Sinfonia in G, W182
Piano Concerto No.22 in E flat, K482
Adagio and Fugue in C minor, K546
Symphony No.104 in D (London)
Academy of St Martin in the Fields
Murray Perahia (piano)
Reviewed by: Colin Anderson
Reviewed: 12 March, 2003
Venue: Barbican Hall, London
A shame that the brilliant E flat symphony, the first of JC Bach’s Op.18, was dropped for the rather dour piece by CPE that didn’t live up to its stern opening and ear-tweaking dynamic contrasts; a serious piece to be sure but overall too earnest to be inspired. That it was programme-changed “at the request of the orchestra” added to the mystery; Perahia though seemed familiar with it and guided the players through well enough.
This was an evening of civility, of good conversation. Perahia led the concerto exposition with articulacy, a perfect tempo for the work’s majesty – yet with the piano’s first entry, Perahia was slightly faster; there’s a problem if the soloist and conductor can’t agree with himself! This slightly nervy approach lasted the first movement despite much elegance from Perahia and the orchestra; the imaginative cadenza – Perahia’s own presumably – was the equivalent of someone saying something controversial at a polite dinner-party; and very welcome too! Yet, over a half-hour concerto, monotony did set it.
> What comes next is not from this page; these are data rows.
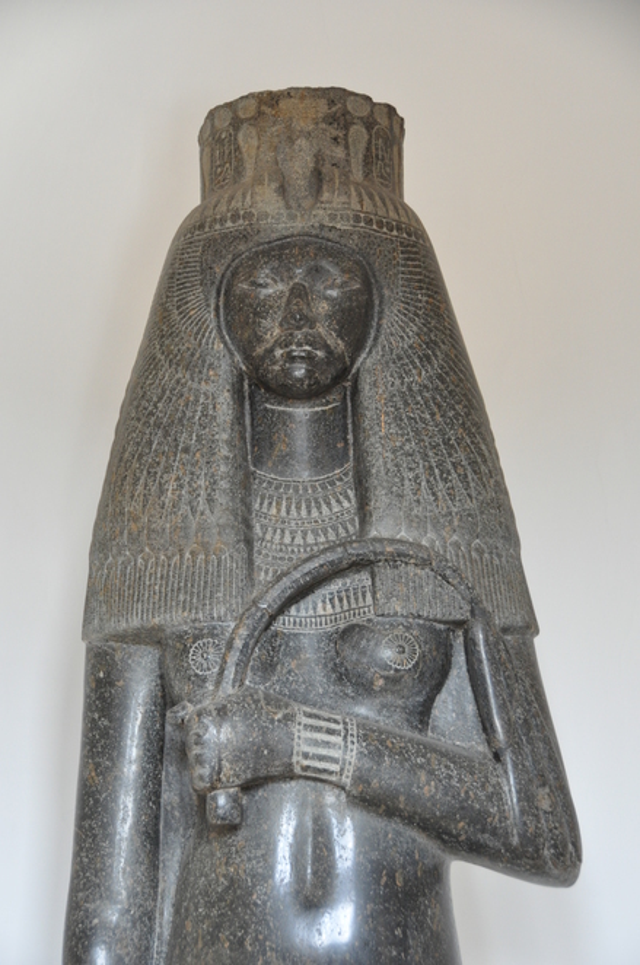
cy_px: 482
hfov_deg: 17.4
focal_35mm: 78
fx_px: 2087
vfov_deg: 26.0
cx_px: 320
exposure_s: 1/80
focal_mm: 52
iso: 800
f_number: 4.8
Bar for bar there was much to enjoy, yet the musicians’ mutual regard held the music in check, enchanted though much of the slow movement was, and the Finale failed to raise the spirits, the slow interlude one diversion too many.
With a few more strings, the Adagio and Fugue would have been even more successful; certainly Perahia had the measure of it, not least in the muscle needed for the angular Fugue. Haydn’s ultimate symphony was vital and decorous but didn’t really get to the heart of this singular composer’s imagination and subterfuge; less quick tempi would have helped establish the music’s majesty and sense of culmination – both of Haydn’s symphonic mastery and his quintessential fin de siècle gathering of threads. The playing throughout was neat and attentive – and a special word for timpanist Tristan Fry who was superb in his precise placing of crisp-sounding notes.